_Texto dado_:
# # # #
Cosas que pasanAlfonso Ussía

La pomada

No he podido asistir al acto mundial ni saludar y besar con unción la bufanda roja del padre Ángel, porque no me han invitado

Actualizada 07:43

Vivir en un pequeño pueblo montañés tiene muchas ventajas y muy pocos inconvenientes. Entre los últimos, que la pomada te olvida. La pomada es Madrid, naturalmente, y yo he disfrutado o padecido inmerso en ella durante toda mi vida anterior. La conclusión, en el presente caso, es desconsoladora. No me han invitado a la boda. Me han privado de entregar el móvil a un servicio de seguridad. He sido condenado a no compartir Misa y posterior mesa con el padre Ángel, que ofició el Sacramento del Matrimonio a la simpática pareja. Me han desplazado del grupo que aplaudió el solemne momento en el que, los enamorados novios, ya marido y mujer, partieron con el sable confitero la descomunal tarta. Vuelvo la vista atrás.
Mi suegro, Javier Hornedo Correa, ingeniero del ICAI, y un tipo formidable, era el director general de todas las empresas de César de Zulueta, empresario hispano-filipino, y principal promotor del Golf de La Moraleja. Gracias a él, Jack Nicklaus diseñó los primeros 18 hoyos del golf de La Moraleja, y consiguió su presencia en el día de la inauguración, en el que jugó los 18 hoyos acompañado del actor y cantante Bing Crosby. Terminado el recorrido, Bing Crosby, cuando se dirigía silbando una de sus canciones camino del chalé del club, cayó desplomado. El eterno compañero de Bob Hope falleció en La Moraleja, municipio de Alcobendas. Y César de Zulueta se mostró consternado.
# # # #
_Sección de datos_:

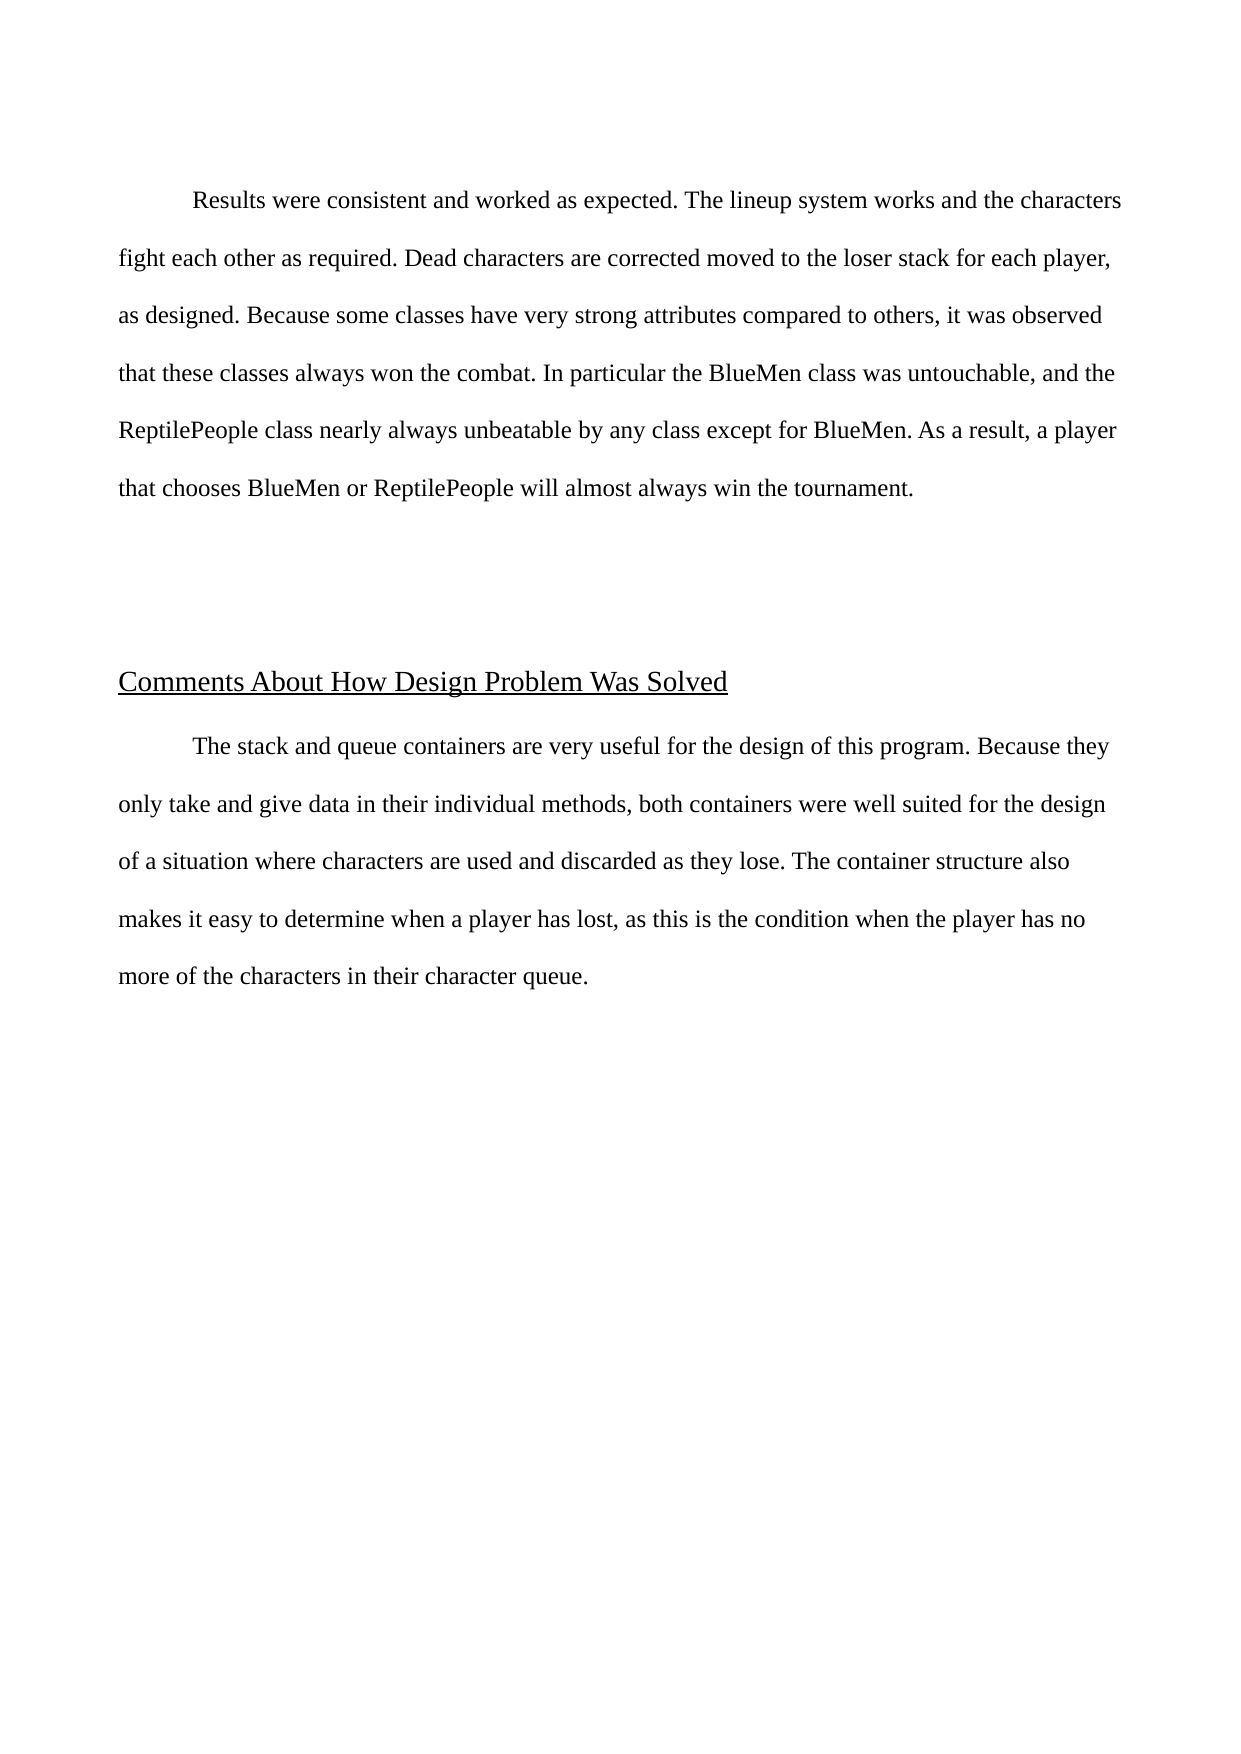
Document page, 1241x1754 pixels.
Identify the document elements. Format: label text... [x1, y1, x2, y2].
# # # #
_Tareas propuestas_:
1 - Enumera todas las personas mencionadas por su nombre en los párrafos del texto sobre la pomada que empiezan con «Vivir en un pequeño pueblo» y «Mi suegro».
2 - Resume en dos oraciones el texto sobre la pomada.
3 - Prolonga el texto sobre la pomada a partir de su última oración.

_Respuestas por tarea_:
1 -
- El padre Ángel
- Javier Hornedo Correa
- César de Zulueta
- Jack Nicklaus
- Bing Crosby
- Bob Hope

2 - Quien escribe vive en un pequeño pueblo montañés, por lo que Madrid, «la pomada», se ha olvidado de su persona y no le han invitado a una boda oficiada por el padre Ángel. Al volver la vista atrás, recuerda que su suegro dirigía las empresas de César de Zulueta, promotor del Golf de La Moraleja, donde Bing Crosby murió tras jugar los 18 hoyos de la inauguración con Jack Nicklaus.

3 -
Zulueta apadrinó en España a la que sería la novia de Julio Iglesias. Era filipina, como él. La petición de mano se celebró en la casa de mis suegros en el Parque Conde de Orgaz. Y algunos domingos, –yo era el novio de Pili Hornedo Muguiro, mi mujer–, nos soltaban a los dos niños mayores del matrimonio Iglesias-Preysler. Al anochecer, llegaba su padre, Julio Iglesias, a recoger a Chabeli y Enrique, que estaban muy mal educados, y antes de llevárselos nos cantaba acompañado de una guitarra sus nuevas canciones.
Cuando se iban, la casa de mis suegros recuperaba toda su tranquilidad y alegría. Isabel acudió algunos días a recoger a sus pequeñuelos, pero con menor asiduidad que Julio. Años más tarde, se enfadó mucho conmigo cuando acuñé y bauticé su casa de Puerta de Hierro con 16 cuartos de baño como «Villa Meona», que inauguró con su tercer marido, Miguel Boyer. Cosas que pasan.
Ayer cuando escribía, se celebra en El Rincón la boda del siglo.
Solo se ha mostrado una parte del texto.